WHAT TO PRODUCE: Rewrite the listing below with every "Twitch Affiliate" changed to "Twitch Partner" and nothing else altered. Leave out the picture markers.

DATA SECTION:

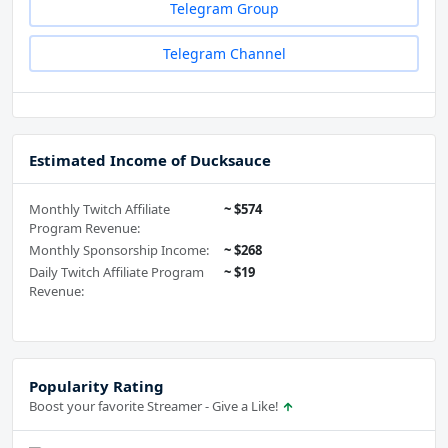
Telegram Group
Telegram Channel
Estimated Income of Ducksauce
Monthly Twitch Affiliate
~ $574
Program Revenue:
Monthly Sponsorship Income:
~ $268
Daily Twitch Affiliate Program
~ $19
Revenue:
Popularity Rating
Boost your favorite Streamer - Give a Like!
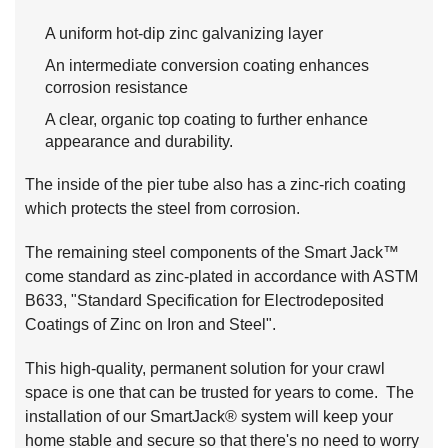
A uniform hot-dip zinc galvanizing layer
An intermediate conversion coating enhances
corrosion resistance
A clear, organic top coating to further enhance
appearance and durability.
The inside of the pier tube also has a zinc-rich coating
which protects the steel from corrosion.
The remaining steel components of the Smart Jack™
come standard as zinc-plated in accordance with ASTM
B633, "Standard Specification for Electrodeposited
Coatings of Zinc on Iron and Steel".
This high-quality, permanent solution for your crawl
space is one that can be trusted for years to come. The
installation of our SmartJack® system will keep your
home stable and secure so that there's no need to worry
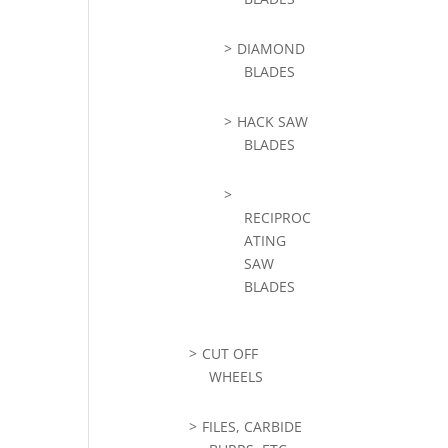
DIAMOND
BLADES
HACK SAW
BLADES
RECIPROC
ATING
SAW
BLADES
CUT OFF
WHEELS
FILES, CARBIDE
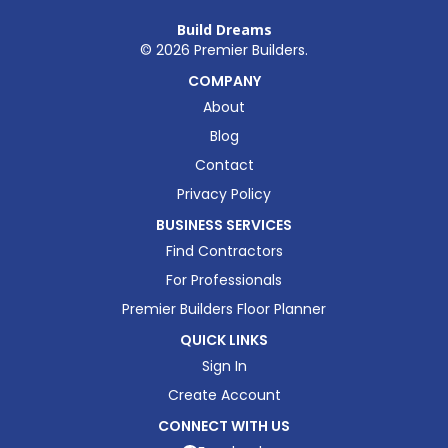
Build Dreams
©
2026
Premier Builders.
COMPANY
About
Blog
Contact
Privacy Policy
BUSINESS SERVICES
Find Contractors
For Professionals
Premier Builders Floor Planner
QUICK LINKS
Sign In
Create Account
CONNECT WITH US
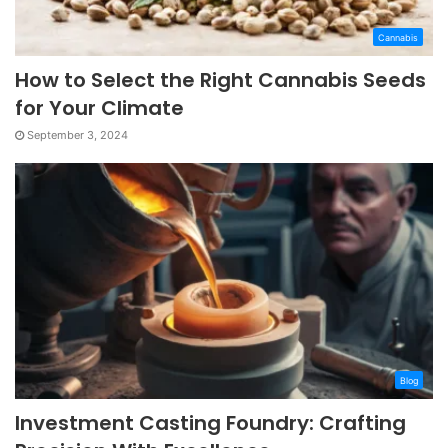
Cannabis
How to Select the Right Cannabis Seeds
for Your Climate
September 3, 2024
Blog
Investment Casting Foundry: Crafting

RESPONSE:
Telegram Group
Telegram Channel
Estimated Income of Ducksauce
Monthly Twitch Partner
~ $574
Program Revenue:
Monthly Sponsorship Income:
~ $268
Daily Twitch Partner Program
~ $19
Revenue:
Popularity Rating
Boost your favorite Streamer - Give a Like!
A uniform hot-dip zinc galvanizing layer
An intermediate conversion coating enhances
corrosion resistance
A clear, organic top coating to further enhance
appearance and durability.
The inside of the pier tube also has a zinc-rich coating
which protects the steel from corrosion.
The remaining steel components of the Smart Jack™
come standard as zinc-plated in accordance with ASTM
B633, "Standard Specification for Electrodeposited
Coatings of Zinc on Iron and Steel".
This high-quality, permanent solution for your crawl
space is one that can be trusted for years to come. The
installation of our SmartJack® system will keep your
home stable and secure so that there's no need to worry
DIAMOND
BLADES
HACK SAW
BLADES
RECIPROC
ATING
SAW
BLADES
CUT OFF
WHEELS
FILES, CARBIDE
Build Dreams
©
2026
Premier Builders.
COMPANY
About
Blog
Contact
Privacy Policy
BUSINESS SERVICES
Find Contractors
For Professionals
Premier Builders Floor Planner
QUICK LINKS
Sign In
Create Account
CONNECT WITH US
Cannabis
How to Select the Right Cannabis Seeds
for Your Climate
September 3, 2024
Blog
Investment Casting Foundry: Crafting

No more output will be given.